Environmental Engineering Reference
In-Depth Information
The Dutch EIA Commission also promotes good EIA and SEA practice
internationally, both by funding international studies on EIA and by publishing many of
its documents (in English as well as Dutch) on its website.
10.8 Canada
Canada has also set up a powerful and evolving system of environmental legislation, but
under conditions different from those in the Netherlands. Its wealth of natural resources,
which were originally plundered indiscriminately by the giant “trusts” in coal, steel, oil
and railroads; its lack of strong planning and land-use legislation; and the conflicting
needs of its powerful provincial governments all prompted the development of a
mechanism by which widespread environmental harm could be prevented. Canada's EIA
system is characterized by a split between national and provincial procedures; quite
complex routeing of different types of projects through different types of EIA processes
and innovative approaches to mediation and public participation in EIA.

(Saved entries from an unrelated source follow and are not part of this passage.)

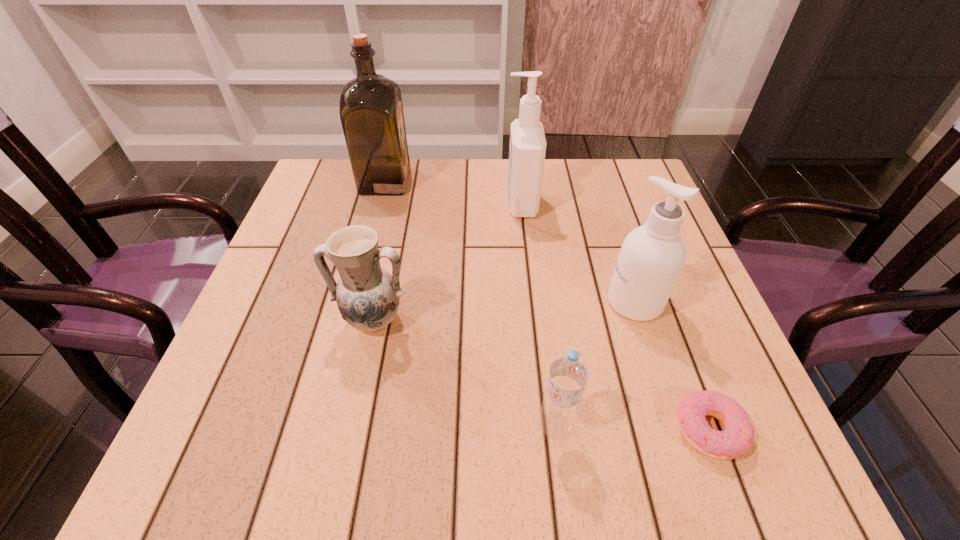
This screenshot has height=540, width=960. I want to click on liquor, so click(x=371, y=111).

Find the location of a particular element. Image resolution: width=960 pixels, height=540 pixels. the farther cleansing agent is located at coordinates (527, 150).

Image resolution: width=960 pixels, height=540 pixels. In order to click on the third tallest object in this screenshot , I will do `click(652, 256)`.

The width and height of the screenshot is (960, 540). Identify the location of the shorter cleansing agent. (652, 256).

Identify the location of pottery. (367, 296).

Image resolution: width=960 pixels, height=540 pixels. I want to click on water bottle, so click(569, 372).

Find the location of `the shortest object`. the shortest object is located at coordinates (738, 436).

Where is `blank space located 0.240m on the label of the liquor`? The width and height of the screenshot is (960, 540). blank space located 0.240m on the label of the liquor is located at coordinates (501, 181).

This screenshot has height=540, width=960. In order to click on vacant space located on the front label of the farther cleansing agent in this screenshot , I will do `click(342, 204)`.

Find the location of a particular element. The height and width of the screenshot is (540, 960). free spot located 0.390m on the front label of the farther cleansing agent is located at coordinates (346, 204).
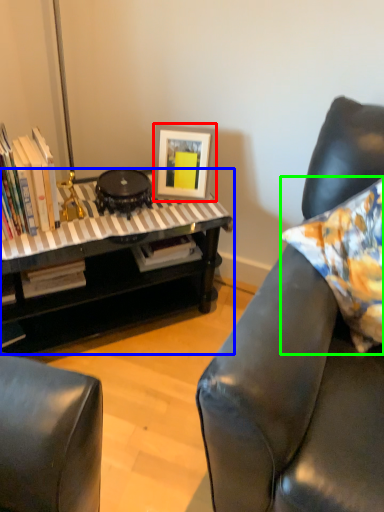
Question: Considering the real-world distances, which object is closest to picture frame (highlighted by a red box)? table (highlighted by a blue box) or pillow (highlighted by a green box).

Choices:
 (A) table
 (B) pillow

Answer: (A)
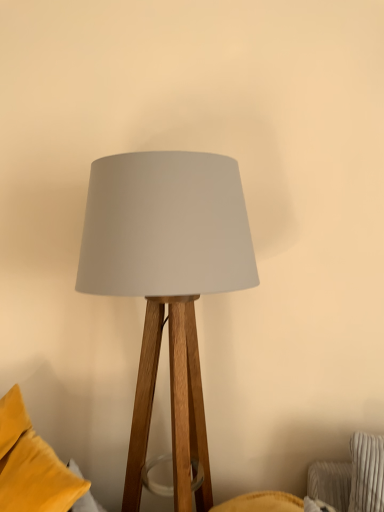
Question: Does matte wood lamp at center come in front of velvet yellow pillow at lower left?

Choices:
 (A) yes
 (B) no

Answer: (B)

Question: Is matte wood lamp at center bigger than velvet yellow pillow at lower left?

Choices:
 (A) yes
 (B) no

Answer: (A)

Question: Could you tell me if matte wood lamp at center is facing velvet yellow pillow at lower left?

Choices:
 (A) no
 (B) yes

Answer: (A)

Question: Is matte wood lamp at center further to camera compared to velvet yellow pillow at lower left?

Choices:
 (A) no
 (B) yes

Answer: (B)

Question: Is the surface of matte wood lamp at center in direct contact with velvet yellow pillow at lower left?

Choices:
 (A) no
 (B) yes

Answer: (A)

Question: Considering the relative sizes of matte wood lamp at center and velvet yellow pillow at lower left in the image provided, is matte wood lamp at center shorter than velvet yellow pillow at lower left?

Choices:
 (A) no
 (B) yes

Answer: (A)

Question: From the image's perspective, would you say velvet yellow pillow at lower left is positioned over matte wood lamp at center?

Choices:
 (A) yes
 (B) no

Answer: (B)

Question: Is velvet yellow pillow at lower left at the left side of matte wood lamp at center?

Choices:
 (A) yes
 (B) no

Answer: (A)

Question: Is velvet yellow pillow at lower left looking in the opposite direction of matte wood lamp at center?

Choices:
 (A) yes
 (B) no

Answer: (B)

Question: From the image's perspective, does velvet yellow pillow at lower left appear lower than matte wood lamp at center?

Choices:
 (A) no
 (B) yes

Answer: (B)

Question: Can you confirm if velvet yellow pillow at lower left is positioned to the right of matte wood lamp at center?

Choices:
 (A) no
 (B) yes

Answer: (A)

Question: Does velvet yellow pillow at lower left have a greater width compared to matte wood lamp at center?

Choices:
 (A) no
 (B) yes

Answer: (A)

Question: From the image's perspective, is velvet yellow pillow at lower left positioned above or below matte wood lamp at center?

The responsibility for EIA in Canada is shared between the federal and the provincial
governments. The federal procedures apply to projects for which the Government of
Canada has decision-making authority. Early federal EIA guidelines (FEARO 1977) were
progressively strengthened throughout the 1970s and 1980s, and made legally binding in
1989. However concern over the limitations of this “Environmental Assessment and
Review Process” caused it, in turn, to be replaced in 1995 by the Canadian
Environmental Assessment Act. This was further strengthened by Bill C-9, which came
into force on 30 October 2003. SEA of policy has been required since 1993, and SEA
requirements were strengthened in 1999. Gibson (2002) gives a useful review of the
development of Canada's federal EIA system upto 2002.
The Canadian Environmental Assessment Agency (CEAA) administers the Canadian
Environmental Assessment Act. An initial self-assessment by the responsible agency
proposing the action determines whether the action requires EIA under the Act, i.e.
whether it
• is a “project” as defined by the Act;
• is not excluded by the Act's Exclusion List regulation;
• involves a federal authority; and
• triggers the need for an EIA under the Act.
The Exclusion List Regulation identifies projects for which EIAs are not required
because their adverse environmental effects are not regarded as significant (e.g. simple
renovation projects).
Once an EIA is determined to be required, a decision is made as to which of four EIA
tracks to follow: screening, comprehensive study, mediation or review panel. Most
projects require a “screening” involving documentation of the project's environmental
effects and recommended mitigation measures. “Class screening” may be used to assess
projects with known effects that can easily be mitigated. “Model class screenings”
provide a generic assessment of all projects within a class: the responsible authority uses
a model report as a template, accounting for location- and project-specific information.